Here is a parody. Hope the pattern of the parody differs from the pattern in the article; but please explain me, what is the distinction between them!
Parody. The commulativity of addition law states that ${\displaystyle e^{x+y}=e^{y+x}}$ for all x, y. Taking the natural logarithm of the formula, gives us the more commonly used formula: ${\displaystyle x+y=y+x.}$
--Boris Tsirelson 16:32, 13 October 2012 (UTC)
Boris says: "these two equations are exactly equivalent, not approximately for small c! Note that "exp" is present on both sides!" Boris is completely right. (It occurred to me, too, this morning in bed just after I woke up). Yesterday I was mistaken, meaning that I also don't know why one takes exponentials on both sides of p=kc. It is not wrong, but unnecessarily complicated. --Paul Wormer 05:36, 14 October 2012 (UTC)
"Inelegant", "unnecessarily complicated"... This is not the point. Not my point, I mean. Either the exponential has a (physical? chemical?) meaning, or not. In the former case the meaning should be mentioned (at least). In the latter case the article starts (!) with a utterly puzzling claim, as nonsensical as this one: "A formula for Henry's Law is: ${\displaystyle \arctan {\,p}=\arctan {\,kc};}$ taking the tangent function of the formula, gives us the more commonly used formula: ${\displaystyle p=kc.}$" What does the reader think, if not "WTF?!" --Boris Tsirelson 06:40, 14 October 2012 (UTC)
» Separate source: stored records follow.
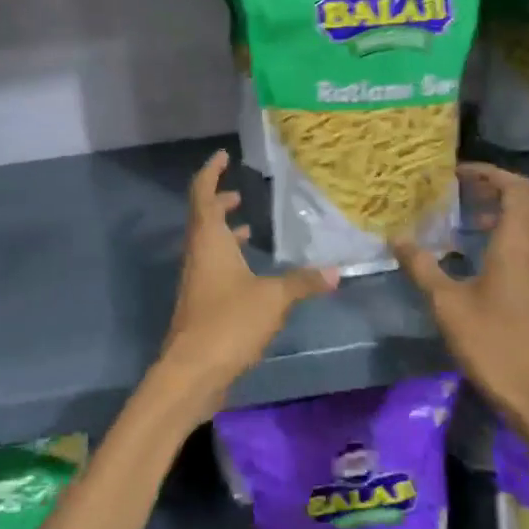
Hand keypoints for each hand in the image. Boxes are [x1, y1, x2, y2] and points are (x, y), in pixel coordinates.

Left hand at [156, 150, 336, 420]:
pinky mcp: (201, 302)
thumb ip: (302, 281)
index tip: (223, 156)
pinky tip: (251, 271)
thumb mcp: (273, 298)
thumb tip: (336, 271)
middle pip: (202, 217)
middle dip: (219, 201)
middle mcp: (197, 253)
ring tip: (249, 227)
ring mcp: (196, 279)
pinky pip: (213, 267)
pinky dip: (229, 258)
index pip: (202, 193)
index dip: (210, 172)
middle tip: (240, 193)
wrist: (192, 371)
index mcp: (208, 240)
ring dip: (224, 231)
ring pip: (207, 244)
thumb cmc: (228, 322)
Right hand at [394, 164, 528, 433]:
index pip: (515, 188)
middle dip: (508, 185)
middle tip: (472, 191)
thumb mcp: (447, 305)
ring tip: (477, 218)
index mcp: (518, 244)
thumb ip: (422, 267)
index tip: (457, 174)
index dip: (488, 173)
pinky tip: (488, 252)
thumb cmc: (492, 344)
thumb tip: (397, 238)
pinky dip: (521, 231)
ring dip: (518, 208)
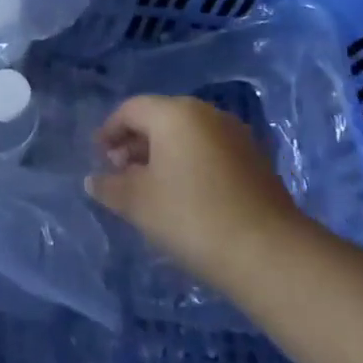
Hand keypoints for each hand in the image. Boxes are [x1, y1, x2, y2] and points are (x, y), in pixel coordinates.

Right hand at [86, 95, 302, 289]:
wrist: (269, 253)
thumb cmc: (192, 217)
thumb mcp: (138, 204)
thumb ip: (110, 187)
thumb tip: (93, 180)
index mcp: (174, 113)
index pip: (131, 109)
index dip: (109, 131)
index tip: (98, 158)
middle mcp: (205, 113)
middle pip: (160, 118)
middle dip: (136, 143)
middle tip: (121, 174)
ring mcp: (235, 135)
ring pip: (186, 135)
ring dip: (163, 155)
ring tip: (151, 189)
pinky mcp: (255, 160)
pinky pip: (209, 151)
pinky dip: (190, 164)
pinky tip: (185, 197)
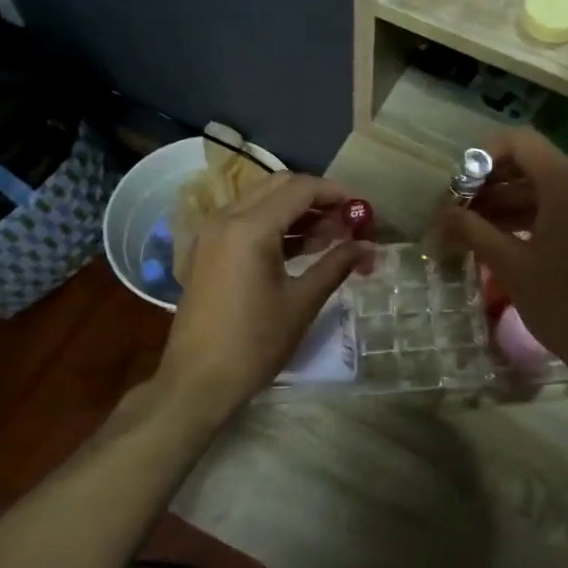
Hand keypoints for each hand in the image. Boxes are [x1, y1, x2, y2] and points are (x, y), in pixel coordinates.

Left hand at [161, 174, 375, 416]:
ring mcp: (212, 233)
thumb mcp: (302, 302)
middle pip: (279, 186)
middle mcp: (227, 218)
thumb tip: (369, 247)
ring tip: (331, 238)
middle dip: (317, 198)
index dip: (336, 194)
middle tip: (347, 222)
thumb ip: (336, 265)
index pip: (300, 189)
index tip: (362, 210)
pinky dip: (275, 225)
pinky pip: (246, 220)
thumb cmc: (254, 343)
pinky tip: (301, 248)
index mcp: (250, 228)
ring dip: (297, 211)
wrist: (198, 381)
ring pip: (262, 201)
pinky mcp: (208, 250)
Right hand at [436, 130, 567, 385]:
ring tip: (477, 227)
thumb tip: (442, 214)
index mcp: (567, 184)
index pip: (520, 142)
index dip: (484, 156)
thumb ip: (471, 229)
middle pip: (533, 163)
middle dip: (493, 183)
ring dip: (511, 200)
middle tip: (462, 209)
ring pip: (549, 186)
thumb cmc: (559, 303)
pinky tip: (508, 238)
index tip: (460, 186)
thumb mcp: (508, 265)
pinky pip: (567, 205)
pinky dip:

(Unindent)Paul is right, the exponential form is probably unnecessarily complicated ... so I removed it. Boris, "WTF" and pejorative words like "nonsensical" were completely uncalled for!! That is the sort of language I expect of Wikipedia but not of Citizendium. Milton Beychok 18:19, 14 October 2012 (UTC)

I am sorry for that. But probably it happened because this sort of errors in articles (and this sort of unwilling to fix them, still calling...you know what...just "unnecessarily complicated") I expect of Wikipedia but not of Citizendium (the more so, not on approved articles written by CZ editors). Why did not you finalize the matter in September?
Happy editing. --Boris Tsirelson 19:00, 14 October 2012 (UTC)
Boris, it might well have been resolved in September. When you first brought up your concern about "dimensions" on Sept. 26th, I promptly replied to the best of my ability on that same day and followed up with more explanation on Sept. 27th. However, you then waited two weeks until October 12th before you raised the question of whether the exponential form was needed at all. I then deleted the the exponential form on October 14th.
Had you made yourself perfectly clear as to what you wanted back in September, rather than waiting two weeks to do so, the deletion of the exponential form might well have been resolved sooner. Milton Beychok 20:31, 14 October 2012 (UTC)